Com a mudança de posição da UD, o governo de Porfirio “Pepe” Lobo a agraciou com cargos governamentais, como o importante Instituto Nacional Agrícola. Dando mais complexidade ao espectro político hondurenho, há setores da UD que participam de atividades da resistência, como na marcha do dia 28 de junho, que marcou o aniversário do golpe.

“A Frente é integrada por indígenas, camponeses, sindicalistas e artistas. Todos os segmentos da sociedade, o que é muito importante. Por isso, tem se convertido na principal força social e política do país”, analisa Rafael Alegría, dirigente da Via Campesina e da FNRP.

Eleições?

Há um debate na frente sobre uma possível institucionalização do movimento, com vistas a uma eventual participação eleitoral. “Isso está em discussão. Temos a constatação de que somos uma força social e política. O que se discute é se será constituída uma frente ampla, um partido político ou se a FNRP é uma força aglutinadora e mobilizadora da consciência do nosso povo. Creio que, agora, não há porque se mobilizar para um processo eleitoral, pois, nos marcos atuais, isso seria impossível, já que o controle político e a estrutura das eleições estão nas mãos da ditadura. Não me refiro a esta de Micheletti [Roberto Micheletti, que assumiu a presidência com a deposição de Zelaya], mas a uma ditadura de mais de 100 anos de dois partidos políticos”, aponta Alegría.

Alguns setores da frente, como o do dirigente da Via Campesina, deixam claro que a prioridade para o momento é a luta para a aprovação de uma constituinte. Já os setores da frente identificados com o Partido Liberal apontam que a volta de Zelaya ao país e a Assembleia Constituinte são bandeiras urgentes e indissociáveis. Por essa razão, eles acabam sofrendo críticas internas pelo suposto excesso de culto à personalidade do ex-mandatário.

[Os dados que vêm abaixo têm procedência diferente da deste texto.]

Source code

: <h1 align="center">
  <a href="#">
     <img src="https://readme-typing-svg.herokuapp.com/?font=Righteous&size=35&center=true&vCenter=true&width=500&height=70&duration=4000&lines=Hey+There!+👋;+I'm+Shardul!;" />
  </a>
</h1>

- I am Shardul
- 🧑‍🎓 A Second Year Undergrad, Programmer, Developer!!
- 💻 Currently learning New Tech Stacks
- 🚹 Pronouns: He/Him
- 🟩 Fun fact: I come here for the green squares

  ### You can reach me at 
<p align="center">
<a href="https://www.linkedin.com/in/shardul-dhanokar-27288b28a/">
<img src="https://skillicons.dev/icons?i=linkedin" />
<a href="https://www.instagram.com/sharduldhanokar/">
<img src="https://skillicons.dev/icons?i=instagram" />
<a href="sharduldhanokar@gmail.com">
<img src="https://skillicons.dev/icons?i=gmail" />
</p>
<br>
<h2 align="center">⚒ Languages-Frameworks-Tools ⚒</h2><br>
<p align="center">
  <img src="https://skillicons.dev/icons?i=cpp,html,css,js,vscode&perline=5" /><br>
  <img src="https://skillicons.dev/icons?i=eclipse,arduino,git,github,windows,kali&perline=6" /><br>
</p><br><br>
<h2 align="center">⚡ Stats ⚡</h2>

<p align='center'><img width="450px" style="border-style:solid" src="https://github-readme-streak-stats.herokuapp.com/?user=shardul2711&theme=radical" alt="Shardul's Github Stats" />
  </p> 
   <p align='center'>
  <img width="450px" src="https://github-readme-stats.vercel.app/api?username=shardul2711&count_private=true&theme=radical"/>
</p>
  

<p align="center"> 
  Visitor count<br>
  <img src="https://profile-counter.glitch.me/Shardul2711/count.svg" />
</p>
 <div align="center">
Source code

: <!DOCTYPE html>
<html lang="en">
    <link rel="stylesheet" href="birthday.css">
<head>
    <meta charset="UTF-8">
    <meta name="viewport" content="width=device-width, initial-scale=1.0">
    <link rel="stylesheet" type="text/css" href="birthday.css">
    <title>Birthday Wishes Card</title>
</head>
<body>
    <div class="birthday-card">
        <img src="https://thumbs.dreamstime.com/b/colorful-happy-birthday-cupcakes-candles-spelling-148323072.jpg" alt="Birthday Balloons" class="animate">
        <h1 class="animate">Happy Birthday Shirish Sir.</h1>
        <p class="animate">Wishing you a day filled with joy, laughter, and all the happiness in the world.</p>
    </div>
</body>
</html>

Rasel Tomé, membro do Partido Liberal e assessor de Zelaya, afirma que, a pedido do presidente, os seus correligionários tentam manter a unidade da legenda dentro da FNRP, ainda que haja aqueles que apóiam o golpe.

“Nós integramos a frente como políticos progressistas. Nós, liberais de resistência, estamos cada vez mais unidos. Se houver divisão, deixaremos o país na mão das oligarquias. Estamos unidos dentro da diversidade”, avalia.

De acordo com Tomé, o processo da constituinte deve ser atrelado à volta de Zelaya ao país porque ele seria o maior entusiasta do projeto. No entanto, o ex-presidente voltaria a Honduras como um cidadão comum, com garantias de segurança. Não seria uma volta ao poder, “como querem fazer crer as oligarquias”.

O presidente atual, Pepe Lobo, chegou a convidar Zelaya a retornar ao país. No entanto, os apoiadores de Mel apontam que um retorno na atual conjuntura não lhe garantiria direitos políticos, por conta da composição da Corte Suprema, nem preservação de sua integridade física.